English 421 - Apocalypse How? Poetry at the End of Empire
M | 2:35 PM - 5:05 PM
We are living in the end-times of empire and racial capital, and thus, we are experiencing the long brutality of the western world order’s final tantrums. As poets and journalists are assassinated in Gaza for their permission to narrate, as poets in the Global North risk their livelihoods to protest many genocides we are complicit in, and poets in the Global South resist forces of total annihilation daily, this class will honor our living, dead, and the long histories of anti-imperial poetics throughout the 20th and 21st centuries. Contexts we will study include: Palestinian resistance poetry, Vietnamese poetry in the aftermath of the war, Korean anti-colonial poetry, and other poetry of direct witness of, and participation in, resistive efforts in Grenada, Lebanon, Sudan, and other Afro-Asian and global Indigenous contexts. Theory readings may include Glissant, Césaire, Fanon, Simpson, Abourahme, Kanafani, Wynter, and more. Poets we read may include Dionne Brand, Cathy Linh Che, Don Mee Choi, Refaat Alareer, Etel Adnan, Olivia Elias, and more. Assignments will be oriented towards skill-building within the contemporary poetry landscape: writing book reviews on recent poetry collections and public-facing literary criticism that comments on, and historicizes, trends in poetry, and participating in the editorial process of a contemporary poetry anthology with Interlink Books (the only Palestinian-owned book publisher in the US).

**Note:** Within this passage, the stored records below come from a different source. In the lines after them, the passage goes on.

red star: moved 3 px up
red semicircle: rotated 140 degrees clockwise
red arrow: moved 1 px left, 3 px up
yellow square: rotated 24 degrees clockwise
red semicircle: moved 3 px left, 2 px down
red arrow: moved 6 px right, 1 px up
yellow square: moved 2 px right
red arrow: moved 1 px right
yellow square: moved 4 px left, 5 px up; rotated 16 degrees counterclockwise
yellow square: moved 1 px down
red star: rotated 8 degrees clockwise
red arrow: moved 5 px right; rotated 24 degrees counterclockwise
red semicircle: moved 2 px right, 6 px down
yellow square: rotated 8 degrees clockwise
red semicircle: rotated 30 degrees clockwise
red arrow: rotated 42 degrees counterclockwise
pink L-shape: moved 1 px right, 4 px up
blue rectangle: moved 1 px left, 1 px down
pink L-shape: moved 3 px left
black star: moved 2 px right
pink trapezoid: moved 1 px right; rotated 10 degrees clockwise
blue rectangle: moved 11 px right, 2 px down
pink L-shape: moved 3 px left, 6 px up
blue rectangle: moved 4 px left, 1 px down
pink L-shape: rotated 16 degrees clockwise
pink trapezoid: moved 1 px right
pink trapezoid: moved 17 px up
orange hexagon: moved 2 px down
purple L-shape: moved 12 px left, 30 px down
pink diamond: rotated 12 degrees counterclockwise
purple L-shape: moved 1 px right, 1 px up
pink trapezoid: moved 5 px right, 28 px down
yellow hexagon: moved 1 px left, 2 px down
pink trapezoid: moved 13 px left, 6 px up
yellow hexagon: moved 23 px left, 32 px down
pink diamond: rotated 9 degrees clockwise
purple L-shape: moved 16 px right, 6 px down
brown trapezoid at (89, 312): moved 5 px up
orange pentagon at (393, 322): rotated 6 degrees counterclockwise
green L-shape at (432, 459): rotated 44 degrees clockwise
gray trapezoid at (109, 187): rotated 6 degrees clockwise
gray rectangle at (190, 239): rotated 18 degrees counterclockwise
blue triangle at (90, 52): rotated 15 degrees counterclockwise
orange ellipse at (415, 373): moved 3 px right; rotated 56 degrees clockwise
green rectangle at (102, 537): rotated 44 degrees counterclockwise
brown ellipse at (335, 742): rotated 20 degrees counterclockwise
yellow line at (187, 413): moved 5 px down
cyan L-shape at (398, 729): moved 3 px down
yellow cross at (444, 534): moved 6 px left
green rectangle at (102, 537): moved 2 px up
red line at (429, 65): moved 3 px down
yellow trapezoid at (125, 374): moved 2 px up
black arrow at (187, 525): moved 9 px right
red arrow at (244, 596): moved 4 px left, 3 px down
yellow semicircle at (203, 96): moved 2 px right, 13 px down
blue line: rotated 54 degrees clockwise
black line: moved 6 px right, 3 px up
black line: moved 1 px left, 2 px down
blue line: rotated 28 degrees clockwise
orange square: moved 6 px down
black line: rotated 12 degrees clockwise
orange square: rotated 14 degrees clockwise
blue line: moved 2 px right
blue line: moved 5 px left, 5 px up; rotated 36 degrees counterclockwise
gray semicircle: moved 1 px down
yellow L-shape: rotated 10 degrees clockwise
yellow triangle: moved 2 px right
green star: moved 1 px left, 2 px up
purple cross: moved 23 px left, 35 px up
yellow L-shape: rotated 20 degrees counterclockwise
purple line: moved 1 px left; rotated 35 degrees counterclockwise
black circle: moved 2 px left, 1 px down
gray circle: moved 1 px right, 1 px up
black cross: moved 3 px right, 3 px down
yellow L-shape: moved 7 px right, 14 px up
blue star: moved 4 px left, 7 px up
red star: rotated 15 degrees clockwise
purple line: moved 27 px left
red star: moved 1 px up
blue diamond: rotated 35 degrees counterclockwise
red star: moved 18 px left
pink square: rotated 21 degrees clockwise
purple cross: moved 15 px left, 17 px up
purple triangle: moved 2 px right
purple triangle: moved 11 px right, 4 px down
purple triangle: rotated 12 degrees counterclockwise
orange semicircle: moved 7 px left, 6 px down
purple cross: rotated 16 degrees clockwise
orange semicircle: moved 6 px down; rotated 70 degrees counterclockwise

Limited to 15 students. Prerequisite: At least one English class at the 300 level or higher (or a 300- or 400-level class in another humanities department). Spring semester. Writer-in-Residence Abraham.
How to handle overenrollment: Preference given to English majors, especially with Creative Writing focuses, in the case of over-enrollment.
Students who enroll in this course will likely encounter and be expected to engage in the following intellectual skills, modes of learning, and assessment: emphasis on written work, readings, independent research, oral presentations, group work, and artistic work.